As we hiked in Olympic Park and through Deception Pass, we kept seeing branches fallen to the ground. A surprising percentage of the time, the branches had fruticose lichen on them. In fact, the fallen ones seemed always to be the most lichen-covered of branches.
Were the branches dying from the lichen? Or were the trees killing off infected branches deliberately?
The fruticose lichen had to interfere with the leaves photosynthesizing on branches below, at least. On some trees, they visibly grabbed a significant share of sunlight. But they might have done worse. They might have been sapping energy directly from the trees, probably in the form of sucking out glucose from the lining under the bark. That would go against the generally accepted rule for lichens now but I think it's good to be suspicious of what seems like overly-quick, overly-general conclusions. We seem to be in the infancy of understanding biochemical relationships between different plants. It wouldn't seem like any surprise to learn that some lichen behave chemically different from others. Their fungal components might be partially parasitic or at least opportunistic if they happen upon cracks in bark.

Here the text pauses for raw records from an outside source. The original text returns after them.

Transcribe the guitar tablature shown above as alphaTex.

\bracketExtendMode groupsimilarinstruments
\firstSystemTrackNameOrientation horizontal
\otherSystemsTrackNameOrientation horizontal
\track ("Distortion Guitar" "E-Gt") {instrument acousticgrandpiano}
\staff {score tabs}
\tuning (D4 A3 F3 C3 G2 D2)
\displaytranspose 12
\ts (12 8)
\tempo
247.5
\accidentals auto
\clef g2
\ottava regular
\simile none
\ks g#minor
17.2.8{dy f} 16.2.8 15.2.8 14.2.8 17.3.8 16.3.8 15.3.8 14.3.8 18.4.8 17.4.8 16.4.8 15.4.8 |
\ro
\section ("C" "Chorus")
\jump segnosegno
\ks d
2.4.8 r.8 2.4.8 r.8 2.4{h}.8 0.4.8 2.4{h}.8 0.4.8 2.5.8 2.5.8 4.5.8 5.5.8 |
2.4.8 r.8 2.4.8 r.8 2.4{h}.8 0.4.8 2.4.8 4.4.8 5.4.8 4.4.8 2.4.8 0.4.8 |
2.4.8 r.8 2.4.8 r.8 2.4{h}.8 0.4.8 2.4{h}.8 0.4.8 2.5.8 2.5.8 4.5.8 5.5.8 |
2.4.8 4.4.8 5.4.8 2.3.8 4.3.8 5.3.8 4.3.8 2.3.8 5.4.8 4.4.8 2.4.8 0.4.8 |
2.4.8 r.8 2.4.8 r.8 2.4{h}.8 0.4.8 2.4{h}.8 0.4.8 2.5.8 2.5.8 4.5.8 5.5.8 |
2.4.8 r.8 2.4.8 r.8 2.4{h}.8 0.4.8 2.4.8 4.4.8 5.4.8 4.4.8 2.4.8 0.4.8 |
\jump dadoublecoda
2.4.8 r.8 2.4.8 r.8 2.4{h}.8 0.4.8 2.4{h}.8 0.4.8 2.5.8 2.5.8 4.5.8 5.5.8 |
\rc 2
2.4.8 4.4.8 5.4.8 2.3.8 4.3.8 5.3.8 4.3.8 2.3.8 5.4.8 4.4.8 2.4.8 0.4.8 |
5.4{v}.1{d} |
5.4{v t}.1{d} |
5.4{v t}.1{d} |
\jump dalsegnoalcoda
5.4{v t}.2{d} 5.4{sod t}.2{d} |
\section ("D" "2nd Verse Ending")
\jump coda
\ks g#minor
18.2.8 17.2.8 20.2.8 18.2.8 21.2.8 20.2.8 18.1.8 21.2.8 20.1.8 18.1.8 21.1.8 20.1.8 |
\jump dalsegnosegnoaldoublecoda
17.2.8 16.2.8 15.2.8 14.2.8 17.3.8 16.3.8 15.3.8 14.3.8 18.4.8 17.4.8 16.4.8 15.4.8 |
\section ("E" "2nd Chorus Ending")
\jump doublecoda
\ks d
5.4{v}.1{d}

The deadfalls seemed to lead into the central question: were these branches breaking accidentally? Were they killed by lichen robbing them of their leaves? Or were the trees cutting off resources to those branches deliberately so as to let them snap off in the next strong wind? At this point, we know trees have intentionality. But do they have it in response to these lichen?
For a while, I contemplated experiments that might reveal the intentions of the trees, if any. None of them would be easy. It is not enough that the branches hit the ground, not enough that the falls correlate to the heaviest growths of lichen (if they do), not even enough to show the branch losses are far greater than chance. After all, the lichen could be killing those branches even in a non-parasitic way.
No, to really demonstrate that the deadfalls were intentional, you would have to know the basic chemistry of trees, perhaps of each individual tree, and you would need a way to track individual changes in their living chemistry. That's how it was done when spotting how acacia trees turn their leaves bitter when they need to discourage herbivores. In that case, biologists took leaf samples. That's probably not applicable here. You might not pick up distinctive signals in leaf chemistry. And you wouldn't want to conduct an experiment by cutting trees or branches down. (That has too often seemed to be the current state of forestry practice.)
My suspicion as a casual observer is that the trees do respond to lichen invasions. But it's only a suspicion.